Output all entries verbatim. Skip pictures.

----

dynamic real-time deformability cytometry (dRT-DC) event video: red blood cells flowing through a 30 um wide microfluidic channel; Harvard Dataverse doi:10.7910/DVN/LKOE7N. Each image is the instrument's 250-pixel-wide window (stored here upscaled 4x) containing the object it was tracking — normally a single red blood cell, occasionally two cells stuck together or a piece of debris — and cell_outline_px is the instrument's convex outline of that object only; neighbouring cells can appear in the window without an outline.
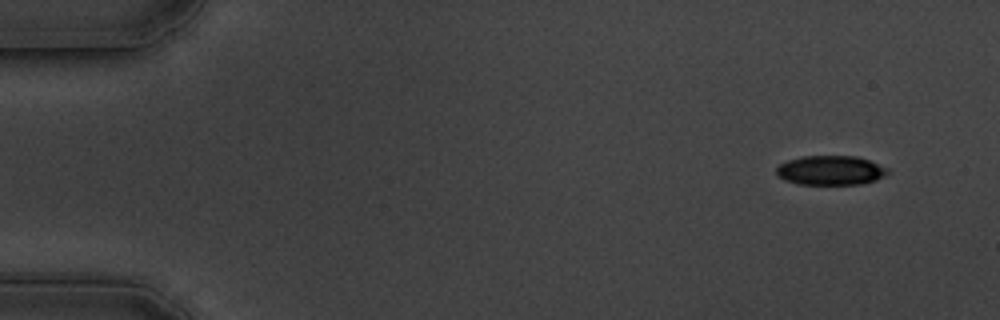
{"species": "common noctule bat (a hibernating species)", "species_latin": "Nyctalus noctula", "temperature_condition": "cold", "stored_images_in_passage": 56, "camera_frame_rate_fps": 3000, "um_per_image_px": 0.085, "animal": {"sex": "male", "body_mass_g": 19.5, "forearm_length_mm": 54.6}, "frame": {"image": 1, "passage_image": 1, "time_ms": 0.0, "image_size_px": [1000, 320], "cell_outline_px": [[888, 172], [884, 176], [876, 180], [860, 184], [796, 184], [784, 180], [776, 176], [776, 168], [780, 164], [788, 160], [804, 156], [856, 156], [868, 160], [888, 168]], "centroid_in_image_um": [70.56, 14.48], "position_along_channel_um": 14.4, "area_um2": 19.07}}
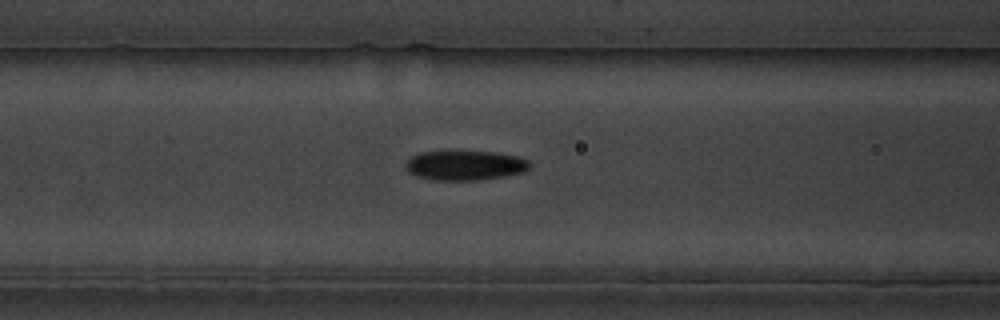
{"frame": {"image": 2, "passage_image": 21, "time_ms": 6.667, "image_size_px": [1000, 320], "cell_outline_px": [[532, 164], [524, 172], [504, 176], [480, 180], [432, 180], [416, 176], [408, 172], [404, 164], [412, 156], [420, 152], [452, 148], [492, 152], [516, 156], [528, 160]], "centroid_in_image_um": [39.47, 14.01], "position_along_channel_um": 127.1, "area_um2": 22.37}}
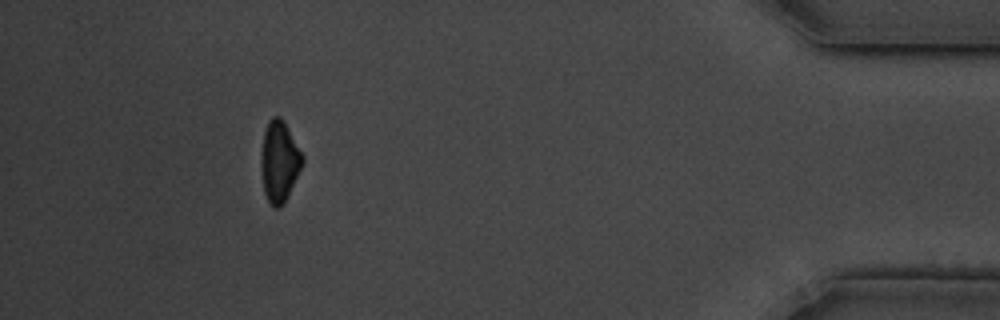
{"frame": {"image": 3, "passage_image": 51, "time_ms": 16.667, "image_size_px": [1000, 320], "cell_outline_px": [[304, 160], [288, 196], [284, 204], [276, 208], [272, 208], [264, 192], [260, 164], [260, 156], [264, 132], [268, 120], [272, 116], [280, 116], [304, 156]], "centroid_in_image_um": [23.72, 13.73], "position_along_channel_um": 411.5, "area_um2": 19.48}, "authors_computed_cell_mechanics": {"area_um2": 21.1837, "velocity_mm_per_s": 3.3943, "shape_relaxation_time_tau1_ms": 4.9478, "shape_relaxation_time_tau2_ms": 6.7604, "deformation_change_tau1": 0.1181, "deformation_change_tau2": 0.1191}}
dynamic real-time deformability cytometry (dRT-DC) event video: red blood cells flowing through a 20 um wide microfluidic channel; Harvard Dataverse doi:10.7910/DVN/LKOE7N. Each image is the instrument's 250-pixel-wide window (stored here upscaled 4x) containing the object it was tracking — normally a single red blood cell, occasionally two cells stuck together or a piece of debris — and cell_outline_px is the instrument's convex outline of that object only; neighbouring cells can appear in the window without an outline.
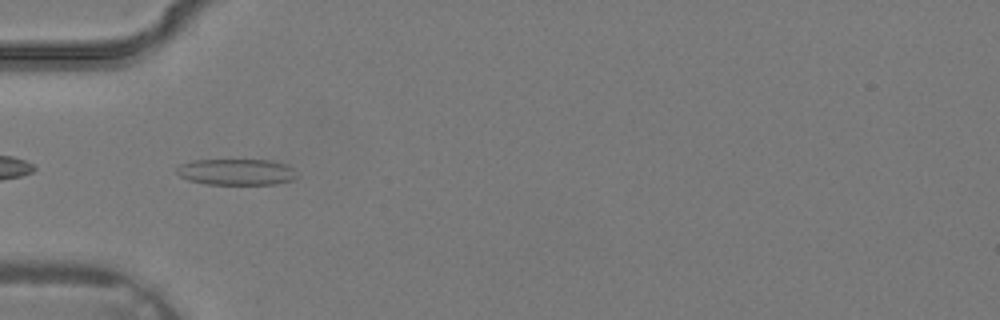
{"species": "common noctule bat (a hibernating species)", "species_latin": "Nyctalus noctula", "temperature_condition": "warm", "stored_images_in_passage": 23, "camera_frame_rate_fps": 3000, "um_per_image_px": 0.085, "animal": {"sex": "male", "body_mass_g": 19.2, "forearm_length_mm": 51.8}, "frame": {"image": 1, "passage_image": 1, "time_ms": 0.0, "image_size_px": [1000, 320], "cell_outline_px": [[296, 176], [292, 180], [276, 184], [208, 184], [188, 180], [180, 176], [176, 172], [176, 168], [180, 164], [192, 160], [268, 160], [288, 164], [292, 168]], "centroid_in_image_um": [20.07, 14.61], "position_along_channel_um": 64.9, "area_um2": 18.32}}
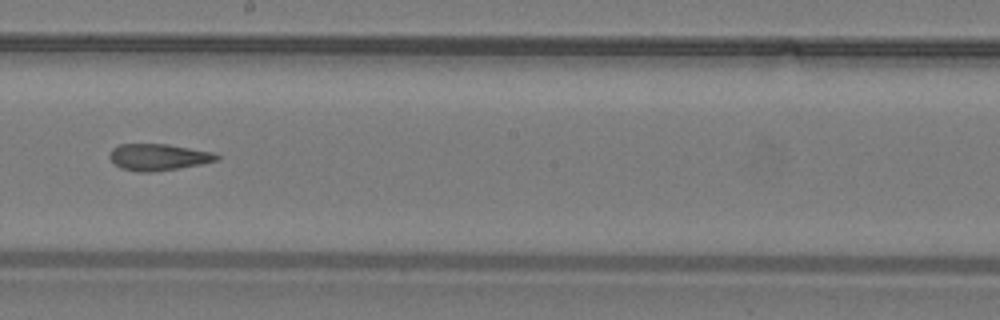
{"frame": {"image": 2, "passage_image": 10, "time_ms": 3.0, "image_size_px": [1000, 320], "cell_outline_px": [[220, 160], [204, 164], [148, 172], [140, 172], [120, 168], [108, 156], [112, 148], [120, 144], [168, 144], [216, 152], [220, 156]], "centroid_in_image_um": [13.52, 13.34], "position_along_channel_um": 234.7, "area_um2": 16.7}}
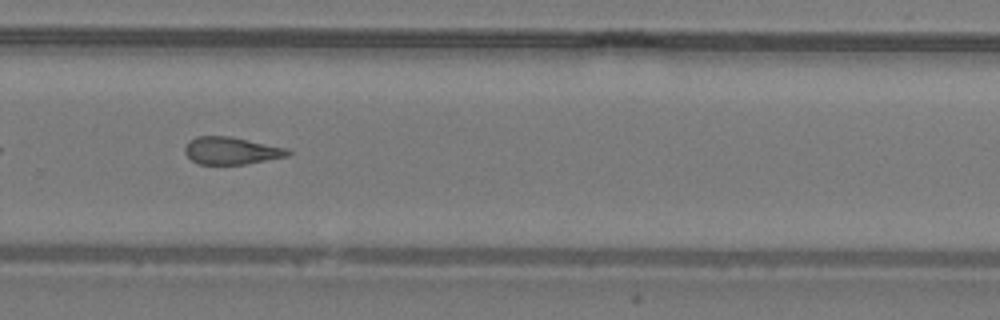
{"frame": {"image": 3, "passage_image": 14, "time_ms": 4.333, "image_size_px": [1000, 320], "cell_outline_px": [[292, 152], [288, 156], [244, 164], [200, 164], [192, 160], [184, 152], [184, 148], [188, 140], [196, 136], [228, 136], [288, 148]], "centroid_in_image_um": [19.64, 12.8], "position_along_channel_um": 310.2, "area_um2": 16.36}}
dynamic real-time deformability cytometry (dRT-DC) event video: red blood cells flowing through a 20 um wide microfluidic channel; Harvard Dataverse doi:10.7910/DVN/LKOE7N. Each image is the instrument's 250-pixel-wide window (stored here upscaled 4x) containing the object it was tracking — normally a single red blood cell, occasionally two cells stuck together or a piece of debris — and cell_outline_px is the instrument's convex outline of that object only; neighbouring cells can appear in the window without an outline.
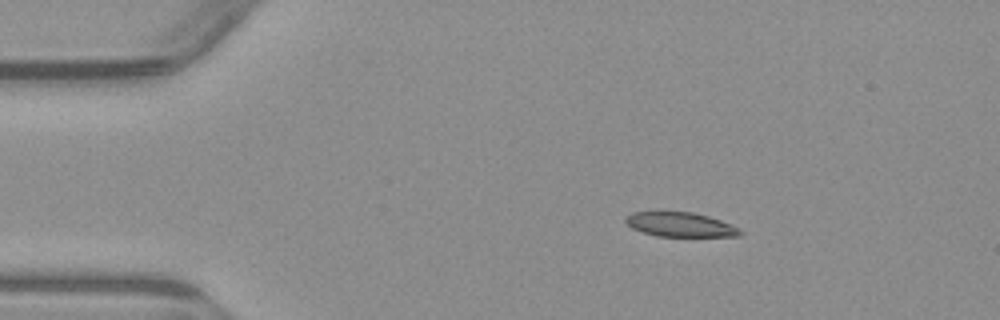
{"species": "common noctule bat (a hibernating species)", "species_latin": "Nyctalus noctula", "temperature_condition": "warm", "stored_images_in_passage": 3, "camera_frame_rate_fps": 3000, "um_per_image_px": 0.085, "animal": {"sex": "male", "body_mass_g": 23.1, "forearm_length_mm": 52.7}, "frame": {"image": 1, "passage_image": 1, "time_ms": 0.0, "image_size_px": [1000, 320], "cell_outline_px": [[744, 232], [740, 236], [656, 236], [632, 228], [624, 220], [624, 216], [632, 212], [692, 212], [708, 216], [732, 224], [740, 228]], "centroid_in_image_um": [57.85, 19.09], "position_along_channel_um": 27.2, "area_um2": 16.3}}
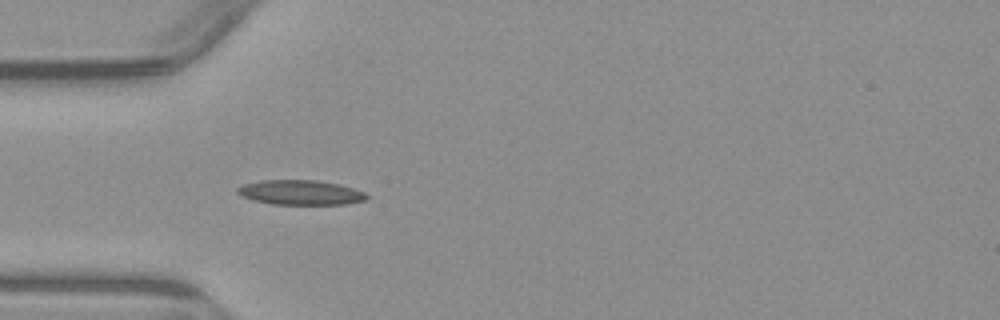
{"frame": {"image": 2, "passage_image": 3, "time_ms": 2.333, "image_size_px": [1000, 320], "cell_outline_px": [[368, 200], [348, 204], [272, 204], [252, 200], [240, 196], [236, 192], [236, 188], [244, 184], [260, 180], [316, 180], [340, 184], [364, 192], [368, 196]], "centroid_in_image_um": [25.53, 16.36], "position_along_channel_um": 59.5, "area_um2": 18.79}}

----

RESPONSE TO THE EXERCISE:
dynamic real-time deformability cytometry (dRT-DC) event video: red blood cells flowing through a 30 um wide microfluidic channel; Harvard Dataverse doi:10.7910/DVN/LKOE7N. Each image is the instrument's 250-pixel-wide window (stored here upscaled 4x) containing the object it was tracking — normally a single red blood cell, occasionally two cells stuck together or a piece of debris — and cell_outline_px is the instrument's convex outline of that object only; neighbouring cells can appear in the window without an outline.
{"species": "common noctule bat (a hibernating species)", "species_latin": "Nyctalus noctula", "temperature_condition": "cold", "stored_images_in_passage": 56, "camera_frame_rate_fps": 3000, "um_per_image_px": 0.085, "animal": {"sex": "male", "body_mass_g": 19.5, "forearm_length_mm": 54.6}, "frame": {"image": 1, "passage_image": 1, "time_ms": 0.0, "image_size_px": [1000, 320], "cell_outline_px": [[888, 172], [884, 176], [876, 180], [860, 184], [796, 184], [784, 180], [776, 176], [776, 168], [780, 164], [788, 160], [804, 156], [856, 156], [868, 160], [888, 168]], "centroid_in_image_um": [70.56, 14.48], "position_along_channel_um": 14.4, "area_um2": 19.07}}
{"frame": {"image": 2, "passage_image": 21, "time_ms": 6.667, "image_size_px": [1000, 320], "cell_outline_px": [[532, 164], [524, 172], [504, 176], [480, 180], [432, 180], [416, 176], [408, 172], [404, 164], [412, 156], [420, 152], [452, 148], [492, 152], [516, 156], [528, 160]], "centroid_in_image_um": [39.47, 14.01], "position_along_channel_um": 127.1, "area_um2": 22.37}}
{"frame": {"image": 3, "passage_image": 51, "time_ms": 16.667, "image_size_px": [1000, 320], "cell_outline_px": [[304, 160], [288, 196], [284, 204], [276, 208], [272, 208], [264, 192], [260, 164], [260, 156], [264, 132], [268, 120], [272, 116], [280, 116], [304, 156]], "centroid_in_image_um": [23.72, 13.73], "position_along_channel_um": 411.5, "area_um2": 19.48}, "authors_computed_cell_mechanics": {"area_um2": 21.1837, "velocity_mm_per_s": 3.3943, "shape_relaxation_time_tau1_ms": 4.9478, "shape_relaxation_time_tau2_ms": 6.7604, "deformation_change_tau1": 0.1181, "deformation_change_tau2": 0.1191}}
dynamic real-time deformability cytometry (dRT-DC) event video: red blood cells flowing through a 20 um wide microfluidic channel; Harvard Dataverse doi:10.7910/DVN/LKOE7N. Each image is the instrument's 250-pixel-wide window (stored here upscaled 4x) containing the object it was tracking — normally a single red blood cell, occasionally two cells stuck together or a piece of debris — and cell_outline_px is the instrument's convex outline of that object only; neighbouring cells can appear in the window without an outline.
{"species": "common noctule bat (a hibernating species)", "species_latin": "Nyctalus noctula", "temperature_condition": "warm", "stored_images_in_passage": 23, "camera_frame_rate_fps": 3000, "um_per_image_px": 0.085, "animal": {"sex": "male", "body_mass_g": 19.2, "forearm_length_mm": 51.8}, "frame": {"image": 1, "passage_image": 1, "time_ms": 0.0, "image_size_px": [1000, 320], "cell_outline_px": [[296, 176], [292, 180], [276, 184], [208, 184], [188, 180], [180, 176], [176, 172], [176, 168], [180, 164], [192, 160], [268, 160], [288, 164], [292, 168]], "centroid_in_image_um": [20.07, 14.61], "position_along_channel_um": 64.9, "area_um2": 18.32}}
{"frame": {"image": 2, "passage_image": 10, "time_ms": 3.0, "image_size_px": [1000, 320], "cell_outline_px": [[220, 160], [204, 164], [148, 172], [140, 172], [120, 168], [108, 156], [112, 148], [120, 144], [168, 144], [216, 152], [220, 156]], "centroid_in_image_um": [13.52, 13.34], "position_along_channel_um": 234.7, "area_um2": 16.7}}
{"frame": {"image": 3, "passage_image": 14, "time_ms": 4.333, "image_size_px": [1000, 320], "cell_outline_px": [[292, 152], [288, 156], [244, 164], [200, 164], [192, 160], [184, 152], [184, 148], [188, 140], [196, 136], [228, 136], [288, 148]], "centroid_in_image_um": [19.64, 12.8], "position_along_channel_um": 310.2, "area_um2": 16.36}}
dynamic real-time deformability cytometry (dRT-DC) event video: red blood cells flowing through a 20 um wide microfluidic channel; Harvard Dataverse doi:10.7910/DVN/LKOE7N. Each image is the instrument's 250-pixel-wide window (stored here upscaled 4x) containing the object it was tracking — normally a single red blood cell, occasionally two cells stuck together or a piece of debris — and cell_outline_px is the instrument's convex outline of that object only; neighbouring cells can appear in the window without an outline.
{"species": "common noctule bat (a hibernating species)", "species_latin": "Nyctalus noctula", "temperature_condition": "warm", "stored_images_in_passage": 3, "camera_frame_rate_fps": 3000, "um_per_image_px": 0.085, "animal": {"sex": "male", "body_mass_g": 23.1, "forearm_length_mm": 52.7}, "frame": {"image": 1, "passage_image": 1, "time_ms": 0.0, "image_size_px": [1000, 320], "cell_outline_px": [[744, 232], [740, 236], [656, 236], [632, 228], [624, 220], [624, 216], [632, 212], [692, 212], [708, 216], [732, 224], [740, 228]], "centroid_in_image_um": [57.85, 19.09], "position_along_channel_um": 27.2, "area_um2": 16.3}}
{"frame": {"image": 2, "passage_image": 3, "time_ms": 2.333, "image_size_px": [1000, 320], "cell_outline_px": [[368, 200], [348, 204], [272, 204], [252, 200], [240, 196], [236, 192], [236, 188], [244, 184], [260, 180], [316, 180], [340, 184], [364, 192], [368, 196]], "centroid_in_image_um": [25.53, 16.36], "position_along_channel_um": 59.5, "area_um2": 18.79}}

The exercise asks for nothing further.